Directions for this task — Would you set down every entry again, exactly as written?

Information provided —
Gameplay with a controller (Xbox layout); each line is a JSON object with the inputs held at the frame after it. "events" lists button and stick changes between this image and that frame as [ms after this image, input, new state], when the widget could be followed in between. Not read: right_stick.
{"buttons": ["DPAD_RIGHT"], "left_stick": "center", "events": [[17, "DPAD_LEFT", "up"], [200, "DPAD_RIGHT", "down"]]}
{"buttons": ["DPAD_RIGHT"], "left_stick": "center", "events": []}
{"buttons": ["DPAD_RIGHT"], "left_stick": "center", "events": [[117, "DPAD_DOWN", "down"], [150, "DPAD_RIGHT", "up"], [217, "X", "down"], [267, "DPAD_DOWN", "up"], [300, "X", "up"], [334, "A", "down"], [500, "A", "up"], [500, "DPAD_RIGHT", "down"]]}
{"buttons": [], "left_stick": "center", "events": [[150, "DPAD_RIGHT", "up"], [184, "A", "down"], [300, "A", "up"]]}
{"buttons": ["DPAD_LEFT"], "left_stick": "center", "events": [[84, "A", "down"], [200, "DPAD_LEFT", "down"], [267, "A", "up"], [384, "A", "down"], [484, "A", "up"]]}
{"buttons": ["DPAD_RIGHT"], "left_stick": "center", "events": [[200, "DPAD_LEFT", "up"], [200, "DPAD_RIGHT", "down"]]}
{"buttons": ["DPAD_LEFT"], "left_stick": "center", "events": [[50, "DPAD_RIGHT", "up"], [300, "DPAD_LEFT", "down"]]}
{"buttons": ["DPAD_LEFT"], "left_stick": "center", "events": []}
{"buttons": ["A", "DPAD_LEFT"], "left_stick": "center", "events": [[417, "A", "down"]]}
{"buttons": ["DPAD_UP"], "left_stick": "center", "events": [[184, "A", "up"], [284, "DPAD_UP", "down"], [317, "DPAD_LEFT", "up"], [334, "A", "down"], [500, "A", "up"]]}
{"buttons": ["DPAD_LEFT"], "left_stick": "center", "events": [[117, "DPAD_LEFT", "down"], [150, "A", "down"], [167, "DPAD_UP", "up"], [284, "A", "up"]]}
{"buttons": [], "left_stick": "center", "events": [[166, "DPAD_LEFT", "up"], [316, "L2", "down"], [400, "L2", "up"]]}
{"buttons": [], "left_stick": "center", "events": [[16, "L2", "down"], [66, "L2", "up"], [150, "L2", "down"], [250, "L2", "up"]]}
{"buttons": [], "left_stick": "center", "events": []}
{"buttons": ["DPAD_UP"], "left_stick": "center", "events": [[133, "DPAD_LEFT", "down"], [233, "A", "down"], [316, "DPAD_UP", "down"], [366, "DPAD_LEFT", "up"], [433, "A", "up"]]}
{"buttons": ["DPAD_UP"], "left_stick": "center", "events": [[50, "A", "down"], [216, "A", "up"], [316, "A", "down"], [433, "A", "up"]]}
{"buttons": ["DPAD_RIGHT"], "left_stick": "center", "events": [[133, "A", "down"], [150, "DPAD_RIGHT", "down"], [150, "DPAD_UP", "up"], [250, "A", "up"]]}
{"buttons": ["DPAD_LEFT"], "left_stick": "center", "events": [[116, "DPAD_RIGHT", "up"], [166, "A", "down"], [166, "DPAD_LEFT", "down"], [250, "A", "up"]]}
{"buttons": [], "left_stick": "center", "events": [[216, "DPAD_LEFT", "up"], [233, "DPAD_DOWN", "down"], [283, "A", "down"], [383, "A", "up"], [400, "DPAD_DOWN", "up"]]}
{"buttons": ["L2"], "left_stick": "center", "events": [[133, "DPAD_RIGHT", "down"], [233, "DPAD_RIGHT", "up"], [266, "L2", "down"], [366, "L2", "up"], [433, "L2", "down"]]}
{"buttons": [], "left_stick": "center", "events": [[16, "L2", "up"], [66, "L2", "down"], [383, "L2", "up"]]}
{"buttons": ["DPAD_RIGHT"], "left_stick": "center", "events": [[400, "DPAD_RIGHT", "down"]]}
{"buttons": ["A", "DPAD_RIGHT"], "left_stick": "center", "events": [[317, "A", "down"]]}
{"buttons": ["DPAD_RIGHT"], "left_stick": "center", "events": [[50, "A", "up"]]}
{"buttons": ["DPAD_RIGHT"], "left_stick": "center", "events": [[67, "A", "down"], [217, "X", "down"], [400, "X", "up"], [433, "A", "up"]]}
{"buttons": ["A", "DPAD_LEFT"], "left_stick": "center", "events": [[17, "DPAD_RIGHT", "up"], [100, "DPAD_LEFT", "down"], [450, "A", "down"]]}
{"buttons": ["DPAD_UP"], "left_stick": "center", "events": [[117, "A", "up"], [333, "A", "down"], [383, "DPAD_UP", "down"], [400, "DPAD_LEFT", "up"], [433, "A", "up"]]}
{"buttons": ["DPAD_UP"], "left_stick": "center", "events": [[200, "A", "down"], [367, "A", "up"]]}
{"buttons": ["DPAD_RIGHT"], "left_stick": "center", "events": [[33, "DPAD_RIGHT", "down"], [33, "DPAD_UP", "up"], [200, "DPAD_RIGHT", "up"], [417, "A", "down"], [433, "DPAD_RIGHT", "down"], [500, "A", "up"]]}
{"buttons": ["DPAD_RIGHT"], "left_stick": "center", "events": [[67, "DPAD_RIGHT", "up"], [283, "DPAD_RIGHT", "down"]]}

Solution below —
Gameplay with a controller (Xbox layout); each line is a JSON object with the inputs held at the frame after it. "events" lists button and stick changes between this image and that frame as [ms after this image, input, new state], when the widget could be followed in between. Not read: right_stick.
{"buttons": ["DPAD_RIGHT"], "left_stick": "center", "events": [[17, "DPAD_LEFT", "up"], [200, "DPAD_RIGHT", "down"]]}
{"buttons": ["DPAD_RIGHT"], "left_stick": "center", "events": []}
{"buttons": ["DPAD_RIGHT"], "left_stick": "center", "events": [[117, "DPAD_DOWN", "down"], [150, "DPAD_RIGHT", "up"], [217, "X", "down"], [267, "DPAD_DOWN", "up"], [300, "X", "up"], [334, "A", "down"], [500, "A", "up"], [500, "DPAD_RIGHT", "down"]]}
{"buttons": [], "left_stick": "center", "events": [[150, "DPAD_RIGHT", "up"], [184, "A", "down"], [300, "A", "up"]]}
{"buttons": ["DPAD_LEFT"], "left_stick": "center", "events": [[84, "A", "down"], [200, "DPAD_LEFT", "down"], [267, "A", "up"], [384, "A", "down"], [484, "A", "up"]]}
{"buttons": ["DPAD_RIGHT"], "left_stick": "center", "events": [[200, "DPAD_LEFT", "up"], [200, "DPAD_RIGHT", "down"]]}
{"buttons": ["DPAD_LEFT"], "left_stick": "center", "events": [[50, "DPAD_RIGHT", "up"], [300, "DPAD_LEFT", "down"]]}
{"buttons": ["DPAD_LEFT"], "left_stick": "center", "events": []}
{"buttons": ["A", "DPAD_LEFT"], "left_stick": "center", "events": [[417, "A", "down"]]}
{"buttons": ["DPAD_UP"], "left_stick": "center", "events": [[184, "A", "up"], [284, "DPAD_UP", "down"], [317, "DPAD_LEFT", "up"], [334, "A", "down"], [500, "A", "up"]]}
{"buttons": ["DPAD_LEFT"], "left_stick": "center", "events": [[117, "DPAD_LEFT", "down"], [150, "A", "down"], [167, "DPAD_UP", "up"], [284, "A", "up"]]}
{"buttons": [], "left_stick": "center", "events": [[166, "DPAD_LEFT", "up"], [316, "L2", "down"], [400, "L2", "up"]]}
{"buttons": [], "left_stick": "center", "events": [[16, "L2", "down"], [66, "L2", "up"], [150, "L2", "down"], [250, "L2", "up"]]}
{"buttons": [], "left_stick": "center", "events": []}
{"buttons": ["DPAD_UP"], "left_stick": "center", "events": [[133, "DPAD_LEFT", "down"], [233, "A", "down"], [316, "DPAD_UP", "down"], [366, "DPAD_LEFT", "up"], [433, "A", "up"]]}
{"buttons": ["DPAD_UP"], "left_stick": "center", "events": [[50, "A", "down"], [216, "A", "up"], [316, "A", "down"], [433, "A", "up"]]}
{"buttons": ["DPAD_RIGHT"], "left_stick": "center", "events": [[133, "A", "down"], [150, "DPAD_RIGHT", "down"], [150, "DPAD_UP", "up"], [250, "A", "up"]]}
{"buttons": ["DPAD_LEFT"], "left_stick": "center", "events": [[116, "DPAD_RIGHT", "up"], [166, "A", "down"], [166, "DPAD_LEFT", "down"], [250, "A", "up"]]}
{"buttons": [], "left_stick": "center", "events": [[216, "DPAD_LEFT", "up"], [233, "DPAD_DOWN", "down"], [283, "A", "down"], [383, "A", "up"], [400, "DPAD_DOWN", "up"]]}
{"buttons": ["L2"], "left_stick": "center", "events": [[133, "DPAD_RIGHT", "down"], [233, "DPAD_RIGHT", "up"], [266, "L2", "down"], [366, "L2", "up"], [433, "L2", "down"]]}
{"buttons": [], "left_stick": "center", "events": [[16, "L2", "up"], [66, "L2", "down"], [383, "L2", "up"]]}
{"buttons": ["DPAD_RIGHT"], "left_stick": "center", "events": [[400, "DPAD_RIGHT", "down"]]}
{"buttons": ["A", "DPAD_RIGHT"], "left_stick": "center", "events": [[317, "A", "down"]]}
{"buttons": ["DPAD_RIGHT"], "left_stick": "center", "events": [[50, "A", "up"]]}
{"buttons": ["DPAD_RIGHT"], "left_stick": "center", "events": [[67, "A", "down"], [217, "X", "down"], [400, "X", "up"], [433, "A", "up"]]}
{"buttons": ["A", "DPAD_LEFT"], "left_stick": "center", "events": [[17, "DPAD_RIGHT", "up"], [100, "DPAD_LEFT", "down"], [450, "A", "down"]]}
{"buttons": ["DPAD_UP"], "left_stick": "center", "events": [[117, "A", "up"], [333, "A", "down"], [383, "DPAD_UP", "down"], [400, "DPAD_LEFT", "up"], [433, "A", "up"]]}
{"buttons": ["DPAD_UP"], "left_stick": "center", "events": [[200, "A", "down"], [367, "A", "up"]]}
{"buttons": ["DPAD_RIGHT"], "left_stick": "center", "events": [[33, "DPAD_RIGHT", "down"], [33, "DPAD_UP", "up"], [200, "DPAD_RIGHT", "up"], [417, "A", "down"], [433, "DPAD_RIGHT", "down"], [500, "A", "up"]]}
{"buttons": ["DPAD_RIGHT"], "left_stick": "center", "events": [[67, "DPAD_RIGHT", "up"], [283, "DPAD_RIGHT", "down"]]}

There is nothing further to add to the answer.